The project utilizes comprehensive audio signal processing techniques and state-of-the-art machine learning algorithms, ranging from classical classifiers (SVM, KNN, XGBoost) to Neural Networks.
├── data/ # Data directory (raw and processed)
├── notebooks/ # Jupyter notebooks for experimentation
├── scripts/ # Executable scripts for training and evaluation
├── src/ # Source code for the project
│ ├── data/ # Data loading and cleaning
│ ├── features/ # Audio processing and feature extraction
│ ├── models/ # Model definitions (Sklearn, Keras, etc.)
│ └── visualization/ # Plotting and evaluation utilities
├── requirements.txt # Project dependencies
├── setup.py # Package setup script
└── README.md # Project documentation
-
Clone the repository:
git clone https://github.com/your-username/Speaker-ID-Gender-Classification.git cd Speaker-ID-Gender-Classification -
Create a virtual environment (recommended):
python -m venv venv source venv/bin/activate # On Windows: venv\Scripts\activate
-
Install dependencies:
pip install -r requirements.txt pip install -e .
We extract a rich set of audio features including:
- Spectral Features: MFCC, Spectral Centroid, Bandwidth, Contrast, Roll-off.
- Temporal Features: Zero Crossing Rate, RMS Energy.
- Prosodic Features: Fundamental Frequency (F0), Jitter, Shimmer.
- Silence Removal: Trimming silence using spectral centroid based windowing.
- Noise Reduction: Spectral subtraction to enhance signal quality.
- Filtering: Bandpass filter (80Hz - 5000Hz) to isolate human speech frequencies.
- Resampling: Standardizing sample rate to 44.1kHz.
We experiment with multiple architectures:
- Support Vector Machine (SVM): RBF kernel for non-linear separation.
- K-Nearest Neighbors (KNN): Baseline distance-based classifier.
- XGBoost / AdaBoost: Ensemble methods for improved robustness.
- Multi-Layer Perceptron (MLP): Deep learning approach using Keras/TensorFlow.
The dataset is hosted on Google Drive.
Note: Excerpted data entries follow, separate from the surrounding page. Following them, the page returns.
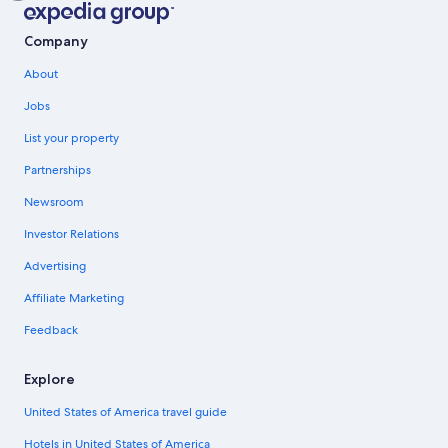
Company
About
Jobs
List your property
Partnerships
Newsroom
Investor Relations
Advertising
Affiliate Marketing
Feedback
Explore
United States of America travel guide
Hotels in United States of America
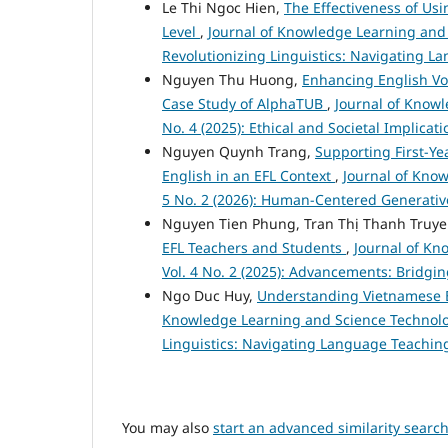
Le Thi Ngoc Hien,
The Effectiveness of Usi
Level
,
Journal of Knowledge Learning and S
Revolutionizing Linguistics: Navigating L
Nguyen Thu Huong,
Enhancing English Vo
Case Study of AlphaTUB
,
Journal of Knowl
No. 4 (2025): Ethical and Societal Implica
Nguyen Quynh Trang,
Supporting First-Ye
English in an EFL Context
,
Journal of Know
5 No. 2 (2026): Human-Centered Generativ
Nguyen Tien Phung, Tran Thị Thanh Truy
EFL Teachers and Students
,
Journal of Kn
Vol. 4 No. 2 (2025): Advancements: Bridgi
Ngo Duc Huy,
Understanding Vietnamese E
Knowledge Learning and Science Technology
Linguistics: Navigating Language Teaching
You may also
start an advanced similarity searc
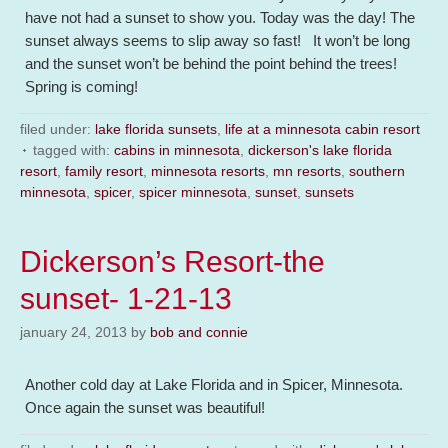
have not had a sunset to show you. Today was the day! The
sunset always seems to slip away so fast! It won’t be long
and the sunset won’t be behind the point behind the trees!
Spring is coming!
filed under:
lake florida sunsets
,
life at a minnesota cabin resort
tagged with:
cabins in minnesota
,
dickerson's lake florida
resort
,
family resort
,
minnesota resorts
,
mn resorts
,
southern
minnesota
,
spicer
,
spicer minnesota
,
sunset
,
sunsets
Dickerson’s Resort-the
sunset- 1-21-13
january 24, 2013
by
bob and connie
Another cold day at Lake Florida and in Spicer, Minnesota.
Once again the sunset was beautiful!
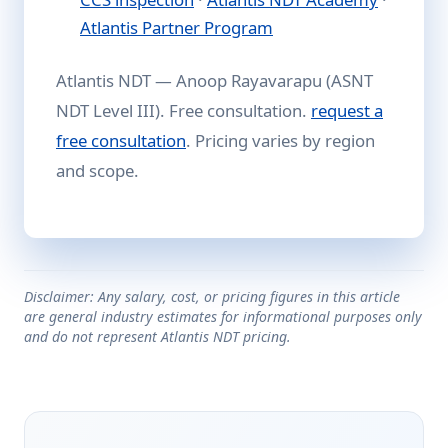
Atlantis Partner Program
Atlantis NDT — Anoop Rayavarapu (ASNT
NDT Level III). Free consultation.
request a
free consultation
. Pricing varies by region
and scope.
Disclaimer: Any salary, cost, or pricing figures in this article
are general industry estimates for informational purposes only
and do not represent Atlantis NDT pricing.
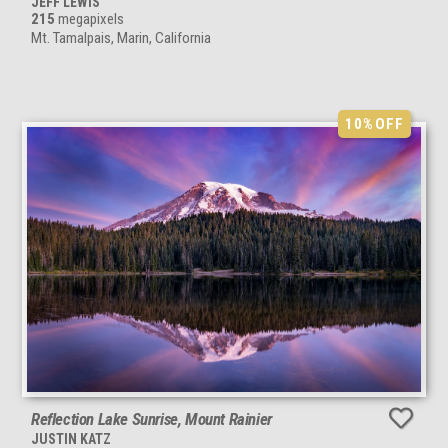
JEFF LEWIS
215
megapixels
Mt. Tamalpais, Marin, California
10%
OFF
Reflection Lake Sunrise, Mount Rainier
JUSTIN KATZ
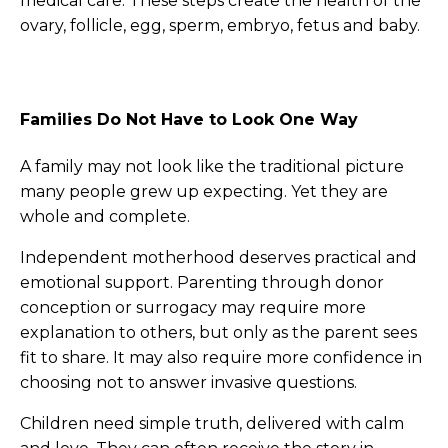
medical care. These steps create the health of the
ovary, follicle, egg, sperm, embryo, fetus and baby.
Families Do Not Have to Look One Way
A family may not look like the traditional picture
many people grew up expecting. Yet they are
whole and complete.
Independent motherhood deserves practical and
emotional support. Parenting through donor
conception or surrogacy may require more
explanation to others, but only as the parent sees
fit to share. It may also require more confidence in
choosing not to answer invasive questions.
Children need simple truth, delivered with calm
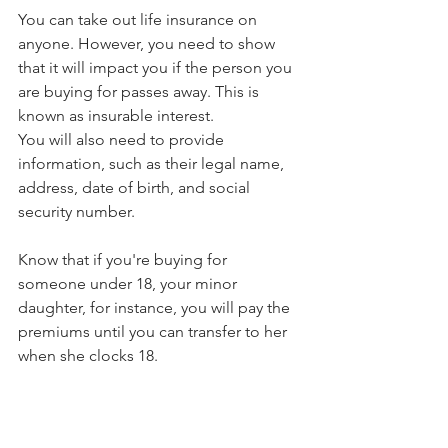
You can take out life insurance on 
anyone. However, you need to show 
that it will impact you if the person you 
are buying for passes away. This is 
known as insurable interest. 
You will also need to provide 
information, such as their legal name, 
address, date of birth, and social 
security number. 
Know that if you're buying for 
someone under 18, your minor 
daughter, for instance, you will pay the 
premiums until you can transfer to her 
when she clocks 18. 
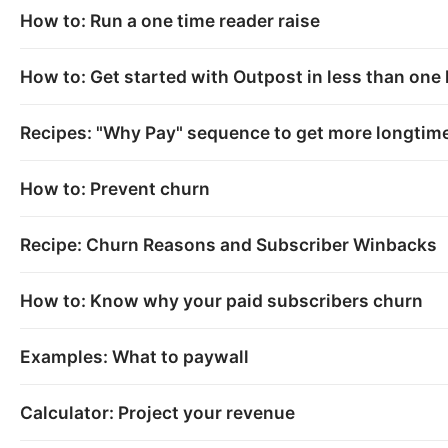
How to: Run a one time reader raise
How to: Get started with Outpost in less than one
Recipes: "Why Pay" sequence to get more longtime
How to: Prevent churn
Recipe: Churn Reasons and Subscriber Winbacks
How to: Know why your paid subscribers churn
Examples: What to paywall
Calculator: Project your revenue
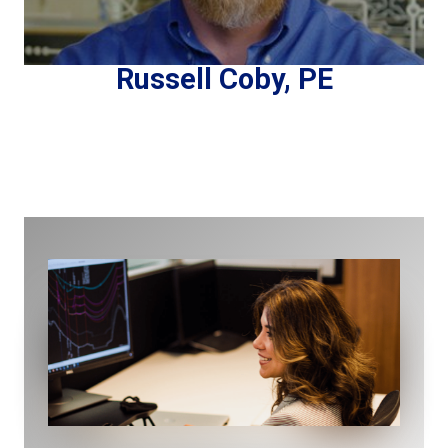
Russell Coby, PE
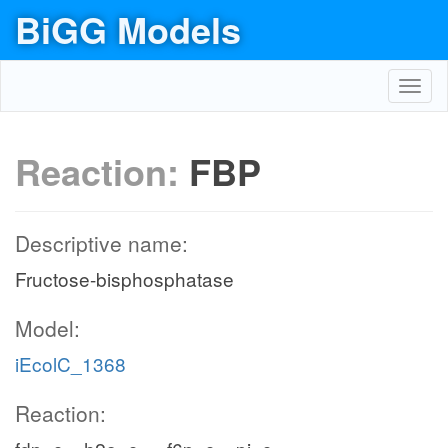
BiGG Models
Toggl
navig
Reaction:
FBP
Descriptive name:
Fructose-bisphosphatase
Model:
iEcolC_1368
Reaction:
Run the setup script to download and structure the data:
python src/data/download.pyTo train and evaluate the gender classification model:
python scripts/train_gender.py --model svmAvailable models: svm, knn, xgboost, adaboost.
| Model | Accuracy | Precision | Recall |
|---|---|---|---|
| SVM | 0.98 | 0.98 | 0.98 |
| XGBoost | 0.97 | 0.97 | 0.97 |
| KNN | 0.96 | 0.96 | 0.95 |
(Note: Results may vary slightly based on random seed and data split)
- Mostafa Kermani Nia - Lead Developer & Researcher
This project is licensed under the MIT License.